Food Safety Law Under Fire
Air Date: Week of February 19, 1993
NPR's Brenda Wilson reports from Washington on the renewed debate over the Delaney Clause, the 35 year-old law which bans carcinogenic additives from processed foods. New EPA administrator Carol Browner says that the ability to detect almost infinitesimal traces of chemicals in food has rendered the law obsolete, and in a move that's surprised some environmentalists, Browner has suggested that Congress should consider revising the law.
Transcript
NUNLEY: This is Living on Earth. I'm Jan Nunley.
How much is too much, when it comes to processed food containing chemicals that may cause cancer? Since 1958, when Congress passed the Delaney Clause, the answer has been: even a trace is unacceptable. Environmentalists and consumer groups say the Delaney Clause is one of their strongest legal allies. But 35 years after it was written, the Delaney clause is under fire. Food processors say science has made the law obsolete. . . and to the surprise of some environmentalists, so does the new head of the Environmental Protection Agency. NPR's Brenda Wilson has this report from Washington.
WILSON: The Delaney Clause has been the environmentalists' one sure card for thirty-five years. So understandably, they might be reluctant to give it up, even for a friend -- in this case, the Clinton Administration. Under Delaney, no cancer-causing ingredient, pesticide, or food additive is allowed at any level in processed foods. But science has advanced considerably since it became law. Researchers have a better understanding of how cancer develops, and what causes injury to cells. They are also now able to identify tiny traces of chemical compounds -- forty years ago they were lucky if they could detect DDT at ten or a hundred parts per million.
REISBOROUGH: Way back in 1958, it made a lot of sense to say if you can find any DDT in your milk, that milk should not be drunk.

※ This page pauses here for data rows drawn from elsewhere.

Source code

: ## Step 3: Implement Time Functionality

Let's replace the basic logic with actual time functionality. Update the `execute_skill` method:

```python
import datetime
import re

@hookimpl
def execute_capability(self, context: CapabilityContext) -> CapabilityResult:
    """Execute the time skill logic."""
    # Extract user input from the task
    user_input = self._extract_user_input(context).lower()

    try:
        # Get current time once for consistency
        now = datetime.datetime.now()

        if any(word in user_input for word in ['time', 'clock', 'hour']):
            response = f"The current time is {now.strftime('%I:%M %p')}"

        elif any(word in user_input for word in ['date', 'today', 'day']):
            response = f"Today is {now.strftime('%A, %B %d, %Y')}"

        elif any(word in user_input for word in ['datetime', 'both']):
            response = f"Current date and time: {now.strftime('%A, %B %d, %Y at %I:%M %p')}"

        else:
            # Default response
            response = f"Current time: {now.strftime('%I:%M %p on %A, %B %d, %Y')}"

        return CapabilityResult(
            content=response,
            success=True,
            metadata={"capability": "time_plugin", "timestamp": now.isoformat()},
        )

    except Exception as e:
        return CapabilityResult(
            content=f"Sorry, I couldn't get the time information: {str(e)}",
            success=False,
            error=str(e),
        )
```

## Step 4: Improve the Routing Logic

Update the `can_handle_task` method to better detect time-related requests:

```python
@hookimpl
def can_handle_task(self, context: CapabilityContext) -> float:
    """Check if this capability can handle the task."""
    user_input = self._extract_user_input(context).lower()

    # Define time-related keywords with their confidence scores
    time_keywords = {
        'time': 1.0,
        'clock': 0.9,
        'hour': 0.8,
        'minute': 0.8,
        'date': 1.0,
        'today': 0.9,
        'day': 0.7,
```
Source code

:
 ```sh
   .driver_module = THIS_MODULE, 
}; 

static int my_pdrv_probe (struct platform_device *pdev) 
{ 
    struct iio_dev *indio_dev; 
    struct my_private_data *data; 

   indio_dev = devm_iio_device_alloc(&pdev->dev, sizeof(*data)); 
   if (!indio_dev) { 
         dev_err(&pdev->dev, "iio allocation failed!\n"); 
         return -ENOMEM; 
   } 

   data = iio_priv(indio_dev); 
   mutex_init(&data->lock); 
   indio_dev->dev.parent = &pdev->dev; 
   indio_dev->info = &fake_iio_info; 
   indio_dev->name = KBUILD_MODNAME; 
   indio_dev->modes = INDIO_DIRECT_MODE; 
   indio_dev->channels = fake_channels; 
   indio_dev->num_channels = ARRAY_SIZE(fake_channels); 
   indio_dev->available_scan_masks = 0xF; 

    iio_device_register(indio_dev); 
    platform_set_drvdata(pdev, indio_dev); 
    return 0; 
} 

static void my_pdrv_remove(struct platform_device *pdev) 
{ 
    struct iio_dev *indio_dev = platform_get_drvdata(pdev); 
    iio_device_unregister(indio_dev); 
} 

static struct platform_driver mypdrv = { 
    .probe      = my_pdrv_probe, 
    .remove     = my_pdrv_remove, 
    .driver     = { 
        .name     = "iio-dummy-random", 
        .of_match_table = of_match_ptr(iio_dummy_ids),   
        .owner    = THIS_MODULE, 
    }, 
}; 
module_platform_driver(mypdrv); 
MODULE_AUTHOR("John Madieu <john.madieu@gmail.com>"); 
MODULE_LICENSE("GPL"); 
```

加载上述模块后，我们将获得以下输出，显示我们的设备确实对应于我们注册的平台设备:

WILSON: Bob Reisborough of the University of California-Berkeley is a leading expert on pesticides, who has studied their effects on wildlife in the field and in the laboratories.
REISBOROUGH: The sensitivity has increased and increased and increased, so that now we can detect levels of potential carcinogens at much, much, much lower levels. There has to be a point when we say okay, above this then we do worry about the risk; below that, the risk becomes trivial in comparison with all the other risks we face.

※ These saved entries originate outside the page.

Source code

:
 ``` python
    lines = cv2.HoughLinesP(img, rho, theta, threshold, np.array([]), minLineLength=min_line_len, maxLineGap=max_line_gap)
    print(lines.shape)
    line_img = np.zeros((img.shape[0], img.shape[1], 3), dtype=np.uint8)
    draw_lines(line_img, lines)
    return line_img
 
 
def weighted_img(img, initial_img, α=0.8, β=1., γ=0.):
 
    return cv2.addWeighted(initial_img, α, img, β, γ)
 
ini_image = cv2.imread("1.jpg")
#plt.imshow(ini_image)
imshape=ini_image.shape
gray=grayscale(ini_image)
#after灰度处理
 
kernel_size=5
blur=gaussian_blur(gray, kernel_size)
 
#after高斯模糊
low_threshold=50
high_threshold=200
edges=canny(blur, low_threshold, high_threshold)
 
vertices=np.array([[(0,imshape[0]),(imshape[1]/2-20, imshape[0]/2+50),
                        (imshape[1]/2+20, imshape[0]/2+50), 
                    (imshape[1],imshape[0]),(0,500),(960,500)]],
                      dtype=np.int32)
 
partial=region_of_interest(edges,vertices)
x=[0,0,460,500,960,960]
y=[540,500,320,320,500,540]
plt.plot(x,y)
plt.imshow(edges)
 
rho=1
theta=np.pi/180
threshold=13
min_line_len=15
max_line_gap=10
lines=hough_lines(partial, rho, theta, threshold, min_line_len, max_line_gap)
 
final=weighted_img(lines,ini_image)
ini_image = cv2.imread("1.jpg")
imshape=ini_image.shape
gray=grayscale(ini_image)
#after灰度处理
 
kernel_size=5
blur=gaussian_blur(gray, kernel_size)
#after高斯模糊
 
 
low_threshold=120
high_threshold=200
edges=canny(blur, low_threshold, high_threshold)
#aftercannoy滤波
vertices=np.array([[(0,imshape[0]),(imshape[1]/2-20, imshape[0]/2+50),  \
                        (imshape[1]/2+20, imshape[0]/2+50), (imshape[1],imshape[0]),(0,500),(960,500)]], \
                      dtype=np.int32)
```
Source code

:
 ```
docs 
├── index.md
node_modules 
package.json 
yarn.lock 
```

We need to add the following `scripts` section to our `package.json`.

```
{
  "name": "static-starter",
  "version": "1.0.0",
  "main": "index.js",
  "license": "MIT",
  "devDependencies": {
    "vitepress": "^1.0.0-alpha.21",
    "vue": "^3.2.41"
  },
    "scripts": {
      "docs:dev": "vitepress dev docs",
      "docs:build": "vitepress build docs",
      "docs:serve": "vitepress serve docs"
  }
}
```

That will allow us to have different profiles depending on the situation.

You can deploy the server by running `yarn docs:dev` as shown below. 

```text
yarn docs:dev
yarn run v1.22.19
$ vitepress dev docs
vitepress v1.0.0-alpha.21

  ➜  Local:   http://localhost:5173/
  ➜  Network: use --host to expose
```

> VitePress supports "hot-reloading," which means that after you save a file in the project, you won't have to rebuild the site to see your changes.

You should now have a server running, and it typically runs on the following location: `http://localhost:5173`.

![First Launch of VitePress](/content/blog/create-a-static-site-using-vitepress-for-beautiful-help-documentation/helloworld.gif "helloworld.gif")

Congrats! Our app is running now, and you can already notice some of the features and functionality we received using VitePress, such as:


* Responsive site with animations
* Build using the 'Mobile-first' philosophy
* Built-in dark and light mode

WILSON: The Delaney Clause applies only to carcinogens found in processed foods, like apple juice, raisins or flour. It does not apply to raw commodities such as fresh fruits and vegetables. Here, the relative risks of what are considered insignificant traces of pesticides are allowed, and weighed against the benefits of crop protection. Using this same standard, in 1988 the Environmental Protection Agency attempted to introduce some flexibility into Delaney. But environmental and consumer groups sued to hold EPA to the letter of the law. Last year, San Francisco's 9th Circuit Court of Appeals agreed. Delaney, it concluded, was an absolute prohibition against any pesticides in processed foods. In the wake of that ruling, earlier this month, EPA released a list of 35 chemicals which have to be banned if the law is not changed. John Vroom is the president of the National Agricultural Chemicals Association, which opposed the environmentalists.
VROOM: The difference between their position and our position is really a matter of continued availability of some of these older products based on a very strict interpretation of a legal question, but having nothing to do with the matter of public safety. We don't want to put products into the marketplace that don't meet an absolutely strict test of assurance that science can tell us represents no human health concern.
WILSON: EPA Administrator Carol Browner essentially concurs that there is no unreasonable risk, and is expected to ask Congress to re-examine Delaney. In the meantime, she says she will comply with the law. Environmentalists were caught off-guard by her suggestion that the law should be relaxed. After all, she had come with strong environmental credentials. Their first reading was that she had unwittingly stumbled onto a minefield. Al Meyerhoff is an attorney for the Natural Resources Defense Council, which filed the suit against the EPA. He says NRDC is willing to work with Browner, but won't back away from Delaney's zero-risk philosophy. Meyerhoff argues that carcinogenicity is only one of the reasons we need to reduce the amount of chemicals in the environment.
MEYERHOFF: We seem to have a fixation with cancer and perhaps we should, given its horrible consequences. But pesticides also cause nerve damage, they cause reproductive harm, they adversely affect the immune system. These are poisons, and they're polluting our lakes and rivers. Is this necessary? I think that the challenge to the Clinton Administration and to the new EPA Administrator, Carol Browner, is to give leadership to find a way that we can continue to produce our food but do so with fewer chemicals.
WILSON: EPA's Carol Browner clearly sides with those who think that time and technology have outstripped the Delaney Clause. Her first test will be convincing environmentalists that they can be a bit more flexible now that they're sitting across the table from a friend. For Living on Earth, I'm Brenda Wilson in Washington.